Sounds a lot like managed care, which private insurance companies already have in practice. But, the Wall Street Journal went one step further calling it “rationed care.”
“In remarks to the American Medical Association last month, President Obama waxed enthusiastic about countries that 'spend less' than the US on healthcare. The Journal explored the United Kingdom's National Institute for Health and Clinical Excellence, or NICE, which has become in practice....a rationing board. As health costs have exploded in Britain as in most developed countries, NICE has become the heavy that reduces spending by limiting the treatments that 61 million citizens are allowed to receive through the" National Health Service. Obama and Democrats claim they can expand subsidies for tens of millions of Americans, while saving money and improving the quality of care. It can't possibly be done. The inevitable result of their plan will be some version of a NICE board that will tell millions of Americans that they are too young, or too old, or too sick to be worth paying to care for,” according to a July 7 editorial in The Wall Street Journal.

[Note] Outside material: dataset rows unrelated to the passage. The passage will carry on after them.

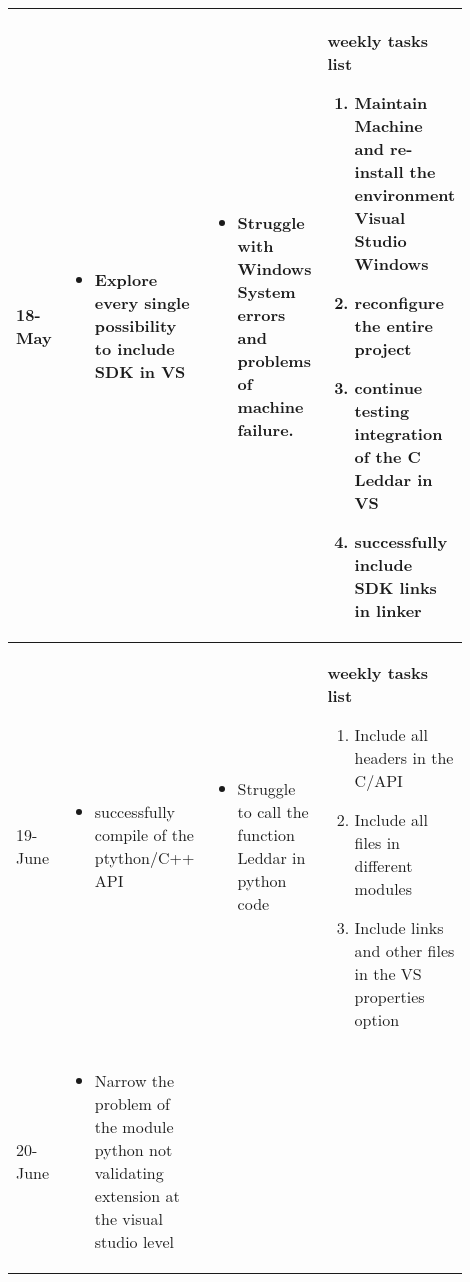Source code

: \begin{longtable}{|l|p{0.3\linewidth}|p{0.3\linewidth}|p{0.3\linewidth}|}
			\\\hline
			
					18-May	&
\begin{itemize}
\item  Explore every single possibility to include SDK in VS   
\end{itemize}
			&
\begin{itemize}
\item Struggle with Windows System errors and problems of machine failure.   
\end{itemize}			
			
			&
			\textbf{ weekly tasks list}
	\begin{enumerate}
	\item  Maintain Machine and re-install the environment Visual Studio Windows
	\item reconfigure the entire project
	\item  continue testing integration of the C Leddar in VS
	\item successfully include SDK links in linker
	\end{enumerate}

			\\\hline
			
					19-June	&
\begin{itemize}
\item successfully compile of the ptython/C++ API 
 
\end{itemize}
			&
\begin{itemize}
\item Struggle to call the function Leddar in python code  
\end{itemize}			
			
			&
			\textbf{ weekly tasks list}
	\begin{enumerate}
	\item  Include all headers in the C/API 
	\item Include all files in different modules  
	\item Include links and other files in the VS properties option
	\
	\end{enumerate}

			\\\hline
			
					20-June	&
\begin{itemize}
\item  Narrow the problem of the module python not validating extension at the visual studio level
 

\end{itemize}
\end{longtable}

The HELP Committee’s bill also proposes the establishment of a National Health Insurance Exchange by 2013 to replace the current individual health insurance market. States would be allowed to apply to the federal government to establish state or regional exchanges and establish health plan standards, facilitate the provision of comparative information, enrollment, billing, and other administrative functions, administer coverage subsidies, and respond to consumer grievances. Also, by 2013, the Department of Health and Human Services would develop and offer a public plan through the exchange to compete with private insurers. The public plan would comply with the same requirements as private health plans participating in the exchange, but provider payments from the public plan would be similar to Medicare rates and providers participating in Medicare would be required to participate in the public plan for five years. The federal government would provide start up funding for the public plan, but it must become self-sustaining after initial start up.
However, a government-run public plan would not be subject to the same rules for financial solvency and would not be required to pay taxes as private health insurance companies are required to do. Because these plans would operate with advantages not available to private plans, the unlevel playing field could eventually force everyone to be covered under the government plan, which could lead to everyone covered by a government plan resulting in waiting lines and rationing such as in Canada and Great Britain , according to the National Association of Health Underwriters.
So, what I'm asking is this ... read up on the Universal Healthcare Reform information, don't just jump on the bandwagon because you want free healthcare. Like I tell a lot of people, be careful what you ask for. Do you really want Big Brother telling you what is the best treatment for your child's leukemia or even your child's ear infection? Not me. I prefer to consult with my physician on that one.